== TEXTAUSZUG
Machtkampf um Deutungshoheit?
Die sozio-ökonomischen Leitlinien der Vergangenheit sind erodiert
24.06.2005 · Von Werner Weidenfeld
So sehr die Zwischenzeit von radikalen Veränderungen geprägt ist, so sehr fehlt uns die ordnende Idee für die Gesellschaft von morgen. Das Zusammenwachsen der Deutschen zum Angstkollektiv, das sich, weit über gelegentliche Eruptionen von Pessimismus und Ratlosigkeit hinaus, in eine Art mentaler Dauerparalyse und permanenter Frustration niederschlägt ist schon beunruhigend genug. Tagtägliche Referenzen auf negative Befindlichkeiten wie Untätigkeit, Unwirksamkeit und Erfolglosigkeit machen das angespannte Klima nicht besser. Dieser Angstzustand kann sich aber negativ auf unser soziales Miteinander auswirken. Schon heute zeichnet sich der Verschleiß der sozialen Kohäsion ab: Immer mehr Konfliktlinien spannen sich wie ein Netz durch unsere Gesellschaft: Politik versus Kapital, Unternehmer versus Arbeitnehmer, Reich versus Arm, Alt versus Jung, Individualismus versus Korporativismus, um nur einige zu nennen. Und allen gemein ist die alte Frage nach Verteilung und Gerechtigkeit, die in einer globalisierten Gesellschaft neu gelöst werden muss.
Der Kompass, der unserer Gesellschaft den Weg durch die globalisierte Landschaft weisen soll, ist noch nicht justiert. Die Interessen und Handlungsziele der gesellschaftlichen Akteuren sind vielfältig, was zwar unseren pluralistischen und transnationalen Strukturen entspricht. Für die Zukunft unserer Gesellschaft ist aber das soziale Miteinander von entscheidender Bedeutung -- dementsprechend muss sich die Kompassnadel am Gemeinwohl ausrichten. Entscheidend im Ringen um das für das Gemeinwohl Zuträgliche ist ein balancierter Interessenausgleich gepaart mit nachhaltig strategischem Handeln der Politik, aber auch ein konzertiertes Miteinander aller gesellschaftlichen Akteure. Die komplexen Kräfte und Dynamiken der Globalisierung, insbesondere der Wirtschaft und der internationalen Finanzmärkte, dürfen nicht ungebremst ihrer genuinen Sachlogik folgen. Um soziale Kohäsion auch in Zukunft zu ermöglichen müssen strategische Steuerungselemente an der Schnittstelle von Wirtschaft, Politik und Kultur entwickelt werden, die das soziale Miteinander auch in Zukunft garantieren.
====
Welche Konfliktlinien, die sich laut dem Textauszug wie ein Netz durch die Gesellschaft spannen, werden dort genannt? Führen Sie alle auf.
== VERFÜGBARE DATEN
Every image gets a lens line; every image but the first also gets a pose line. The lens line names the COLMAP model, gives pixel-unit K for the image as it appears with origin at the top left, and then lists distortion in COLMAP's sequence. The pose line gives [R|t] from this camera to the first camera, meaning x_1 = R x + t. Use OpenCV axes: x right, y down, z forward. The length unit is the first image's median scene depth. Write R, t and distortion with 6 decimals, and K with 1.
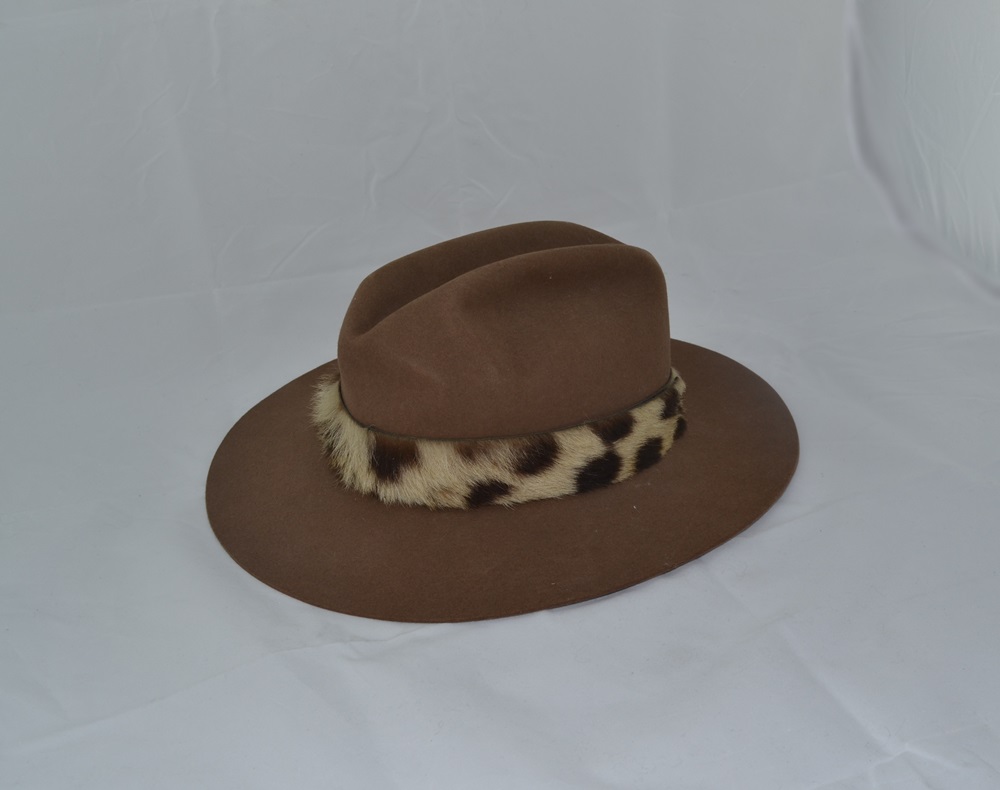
====
## LÖSUNG
- Politik versus Kapital
- Unternehmer versus Arbeitnehmer
- Reich versus Arm
- Alt versus Jung
- Individualismus versus Korporativismus